> SOURCE MATERIAL:
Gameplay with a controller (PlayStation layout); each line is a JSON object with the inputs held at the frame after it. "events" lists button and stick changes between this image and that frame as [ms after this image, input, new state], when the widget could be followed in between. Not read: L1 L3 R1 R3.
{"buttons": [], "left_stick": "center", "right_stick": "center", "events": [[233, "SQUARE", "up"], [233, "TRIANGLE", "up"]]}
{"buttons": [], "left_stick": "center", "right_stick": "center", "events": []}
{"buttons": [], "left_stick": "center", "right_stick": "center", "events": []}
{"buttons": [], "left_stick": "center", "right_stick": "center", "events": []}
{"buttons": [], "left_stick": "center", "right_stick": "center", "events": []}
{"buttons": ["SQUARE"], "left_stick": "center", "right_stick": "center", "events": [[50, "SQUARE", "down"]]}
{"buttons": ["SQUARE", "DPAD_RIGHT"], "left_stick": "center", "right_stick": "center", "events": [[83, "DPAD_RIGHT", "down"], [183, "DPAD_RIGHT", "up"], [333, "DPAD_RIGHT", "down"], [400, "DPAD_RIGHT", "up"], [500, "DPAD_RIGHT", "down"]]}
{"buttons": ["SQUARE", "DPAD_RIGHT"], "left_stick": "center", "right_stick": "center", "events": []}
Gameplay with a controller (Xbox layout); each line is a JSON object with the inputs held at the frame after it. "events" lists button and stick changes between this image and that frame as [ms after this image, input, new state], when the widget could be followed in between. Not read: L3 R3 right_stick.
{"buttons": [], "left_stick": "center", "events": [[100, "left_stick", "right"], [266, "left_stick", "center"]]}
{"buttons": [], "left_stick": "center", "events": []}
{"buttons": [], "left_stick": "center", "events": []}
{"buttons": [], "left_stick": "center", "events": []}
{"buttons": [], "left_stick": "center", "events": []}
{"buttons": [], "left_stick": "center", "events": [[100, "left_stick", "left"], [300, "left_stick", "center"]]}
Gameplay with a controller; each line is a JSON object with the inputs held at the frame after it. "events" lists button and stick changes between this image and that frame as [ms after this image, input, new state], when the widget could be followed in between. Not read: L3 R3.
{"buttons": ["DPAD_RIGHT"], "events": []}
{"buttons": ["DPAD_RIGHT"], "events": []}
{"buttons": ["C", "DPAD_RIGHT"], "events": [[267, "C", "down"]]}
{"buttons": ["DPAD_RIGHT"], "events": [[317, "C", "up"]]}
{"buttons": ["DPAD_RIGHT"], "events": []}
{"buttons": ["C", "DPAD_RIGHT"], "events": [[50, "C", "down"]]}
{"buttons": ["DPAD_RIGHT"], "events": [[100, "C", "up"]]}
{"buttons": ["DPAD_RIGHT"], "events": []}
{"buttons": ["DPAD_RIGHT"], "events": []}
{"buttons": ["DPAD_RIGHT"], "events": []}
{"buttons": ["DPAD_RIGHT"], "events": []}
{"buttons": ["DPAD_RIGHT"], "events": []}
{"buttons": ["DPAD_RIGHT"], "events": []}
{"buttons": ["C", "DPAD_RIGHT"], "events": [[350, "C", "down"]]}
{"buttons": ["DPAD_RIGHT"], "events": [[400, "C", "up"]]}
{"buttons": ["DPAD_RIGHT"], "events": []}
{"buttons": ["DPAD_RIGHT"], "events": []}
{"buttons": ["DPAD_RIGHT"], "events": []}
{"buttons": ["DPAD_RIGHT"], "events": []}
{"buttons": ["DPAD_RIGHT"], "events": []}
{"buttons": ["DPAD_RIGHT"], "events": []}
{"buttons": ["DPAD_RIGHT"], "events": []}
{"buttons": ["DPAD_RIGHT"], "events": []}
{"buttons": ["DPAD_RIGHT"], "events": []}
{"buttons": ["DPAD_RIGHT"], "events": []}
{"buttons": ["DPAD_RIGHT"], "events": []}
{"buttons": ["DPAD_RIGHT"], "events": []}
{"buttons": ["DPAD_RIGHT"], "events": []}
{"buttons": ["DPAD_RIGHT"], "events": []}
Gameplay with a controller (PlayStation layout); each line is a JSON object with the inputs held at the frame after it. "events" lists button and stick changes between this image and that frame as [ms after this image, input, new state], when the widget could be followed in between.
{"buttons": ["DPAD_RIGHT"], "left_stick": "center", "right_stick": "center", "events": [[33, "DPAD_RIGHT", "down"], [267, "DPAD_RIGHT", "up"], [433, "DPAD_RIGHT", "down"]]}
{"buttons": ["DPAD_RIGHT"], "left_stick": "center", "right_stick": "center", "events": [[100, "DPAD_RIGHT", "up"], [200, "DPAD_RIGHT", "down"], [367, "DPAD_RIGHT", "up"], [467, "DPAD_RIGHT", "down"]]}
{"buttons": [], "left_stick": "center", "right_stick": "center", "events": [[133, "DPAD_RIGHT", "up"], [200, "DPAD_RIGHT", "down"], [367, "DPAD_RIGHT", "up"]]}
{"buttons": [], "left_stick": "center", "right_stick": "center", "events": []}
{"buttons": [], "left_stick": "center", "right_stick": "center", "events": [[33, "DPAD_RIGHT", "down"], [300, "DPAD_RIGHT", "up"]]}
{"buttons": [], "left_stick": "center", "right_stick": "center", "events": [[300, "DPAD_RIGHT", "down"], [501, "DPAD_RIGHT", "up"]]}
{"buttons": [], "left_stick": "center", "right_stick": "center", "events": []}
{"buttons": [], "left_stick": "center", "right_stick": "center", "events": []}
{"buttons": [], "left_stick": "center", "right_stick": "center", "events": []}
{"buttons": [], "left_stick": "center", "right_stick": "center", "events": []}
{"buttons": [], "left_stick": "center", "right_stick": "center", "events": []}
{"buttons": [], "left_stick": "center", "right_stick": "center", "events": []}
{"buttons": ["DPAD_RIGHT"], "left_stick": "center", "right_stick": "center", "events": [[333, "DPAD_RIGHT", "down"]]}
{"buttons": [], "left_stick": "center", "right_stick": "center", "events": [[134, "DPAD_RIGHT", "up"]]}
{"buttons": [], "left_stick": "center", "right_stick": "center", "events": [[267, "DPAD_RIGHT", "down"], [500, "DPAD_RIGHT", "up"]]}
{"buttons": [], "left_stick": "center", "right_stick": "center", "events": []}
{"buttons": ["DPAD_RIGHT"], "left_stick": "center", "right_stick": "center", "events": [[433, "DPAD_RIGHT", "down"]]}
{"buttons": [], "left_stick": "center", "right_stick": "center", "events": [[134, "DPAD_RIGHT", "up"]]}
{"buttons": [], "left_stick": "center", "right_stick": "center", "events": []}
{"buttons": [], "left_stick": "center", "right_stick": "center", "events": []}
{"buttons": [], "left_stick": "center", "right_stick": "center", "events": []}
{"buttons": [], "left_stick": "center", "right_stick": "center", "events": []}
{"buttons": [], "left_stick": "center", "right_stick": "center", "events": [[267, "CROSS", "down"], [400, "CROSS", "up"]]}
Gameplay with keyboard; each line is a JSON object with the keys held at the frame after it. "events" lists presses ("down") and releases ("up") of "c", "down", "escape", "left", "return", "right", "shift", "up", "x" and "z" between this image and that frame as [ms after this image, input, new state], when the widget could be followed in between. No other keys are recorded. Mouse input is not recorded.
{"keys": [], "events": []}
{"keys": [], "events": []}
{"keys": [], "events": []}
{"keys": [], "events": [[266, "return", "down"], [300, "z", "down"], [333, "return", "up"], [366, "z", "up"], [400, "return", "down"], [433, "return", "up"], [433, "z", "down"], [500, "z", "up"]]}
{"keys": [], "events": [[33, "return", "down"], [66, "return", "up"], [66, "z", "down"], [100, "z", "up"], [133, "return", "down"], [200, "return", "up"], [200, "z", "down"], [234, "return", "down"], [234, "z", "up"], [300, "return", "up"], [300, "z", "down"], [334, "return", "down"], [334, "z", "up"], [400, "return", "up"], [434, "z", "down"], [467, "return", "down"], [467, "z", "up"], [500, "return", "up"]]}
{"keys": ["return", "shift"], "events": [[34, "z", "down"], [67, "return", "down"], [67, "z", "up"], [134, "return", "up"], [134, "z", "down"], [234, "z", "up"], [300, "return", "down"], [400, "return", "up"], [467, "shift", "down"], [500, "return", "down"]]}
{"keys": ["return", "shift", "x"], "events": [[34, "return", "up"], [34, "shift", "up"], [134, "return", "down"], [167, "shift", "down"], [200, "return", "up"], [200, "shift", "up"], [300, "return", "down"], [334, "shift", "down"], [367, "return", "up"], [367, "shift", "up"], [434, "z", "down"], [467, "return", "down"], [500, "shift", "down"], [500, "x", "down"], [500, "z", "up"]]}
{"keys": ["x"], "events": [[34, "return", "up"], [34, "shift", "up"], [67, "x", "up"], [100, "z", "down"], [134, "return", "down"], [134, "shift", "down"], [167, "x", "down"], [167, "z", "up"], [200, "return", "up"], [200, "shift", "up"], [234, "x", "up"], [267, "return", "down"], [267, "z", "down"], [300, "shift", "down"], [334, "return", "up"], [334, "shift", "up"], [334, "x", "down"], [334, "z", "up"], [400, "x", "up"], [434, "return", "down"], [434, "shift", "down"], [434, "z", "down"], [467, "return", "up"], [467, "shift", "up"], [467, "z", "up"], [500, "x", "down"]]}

> PROBLEM DESCRIPTION:
Could you state how many lines in the data hold the word "PlayStation"? Only the number should be given.

> ANSWER AREA:
2